Von der Forderungsfindung bis zum Tarifabschluss: Die Mitglieder müssen entscheiden!
Es muss eine wirkliche Diskussion in und zwischen den Betriebsgruppen über die Forderungen, über den Arbeitskampf/Streik und über ein mögliches Ergebnis organisiert werden. Individuelle Befragungen und Telefonaktionen können und dürfen das nicht ersetzen.
Das heißt:
- Auf betrieblicher Ebene: die Wiederbelebung der Streikversammlung, organisiert durch die jeweiligen Betriebsgruppen, als zentrales Organ der Mobilisierungs- und Arbeitskampfmaßnahmen.
- Auf überbetrieblicher Ebene: Versammlungen von demokratisch gewählten (und abberufbaren!) Streikdelegierten
- Die Streik(delegierten)versammlungen entscheiden über Aufnahme, Durchführung und Ende von Streiks.
- Die Tarif- und Verhandlungskommission wird von der zentralen Streikversammlung gewählt.
- Die Tarifkommission ist zwar verhandlungsberechtigt, sie darf aber keine Entscheidungen treffen, sondern muss die Mitglieder bzw. die Streikdelegiertenversammlungen befragen.
- Über vorläufige Verhandlungsergebnisse muss eine Diskussion ermöglicht werden, bevor eine Abstimmung darüber erfolgt.

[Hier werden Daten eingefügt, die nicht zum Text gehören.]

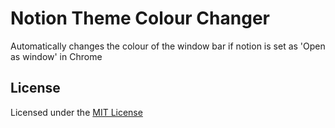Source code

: # Notion Theme Colour Changer
Automatically changes the colour of the window bar if notion is set as 'Open as window' in Chrome

## License
Licensed under the [MIT License](LICENSE)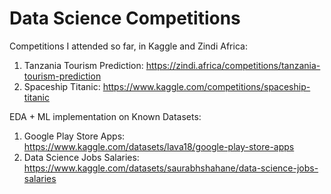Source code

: # Data Science Competitions

Competitions I attended so far, in Kaggle and Zindi Africa:
1. Tanzania Tourism Prediction: https://zindi.africa/competitions/tanzania-tourism-prediction
2. Spaceship Titanic: https://www.kaggle.com/competitions/spaceship-titanic

EDA + ML implementation on Known Datasets:

1. Google Play Store Apps: https://www.kaggle.com/datasets/lava18/google-play-store-apps
2. Data Science Jobs Salaries: https://www.kaggle.com/datasets/saurabhshahane/data-science-jobs-salaries
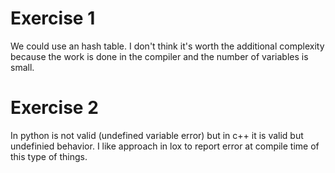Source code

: # Exercise 1
We could use an hash table. I don't think it's worth the additional complexity because the work is done in the compiler and the number of variables is small.  

# Exercise 2
In python is not valid (undefined variable error) but in c++ it is valid but undefinied behavior.
I like approach in lox to report error at compile time of this type of things.


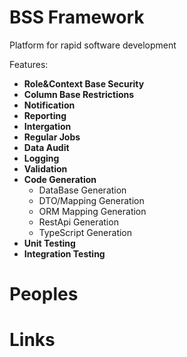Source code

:# BSS Framework
Platform for rapid software development

Features:
- **Role&Context Base Security**
- **Column Base Restrictions**
- **Notification**
- **Reporting**
- **Intergation**
- **Regular Jobs**
- **Data Audit**
- **Logging**
- **Validation**
- **Code Generation**
    - DataBase Generation
    - DTO/Mapping Generation
    - ORM Mapping Generation
    - RestApi Generation
    - TypeScript Generation
- **Unit Testing**
- **Integration Testing**


# Peoples


# Links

- Über Verhandlungsergebnisse und alle weiteren möglichen Arbeitskampfmaßnahmen dürfen dann ausschließlich die betroffenen Gewerkschaftsmitglieder entscheiden. Hierfür muss ein digitales Verfahren entwickelt werden, so dass die betroffenen ver.di-Mitglieder über ihre Mitgliedsnummer zentral befragt werden, ob sie das Angebot annehmen oder weiterkämpfen wollen.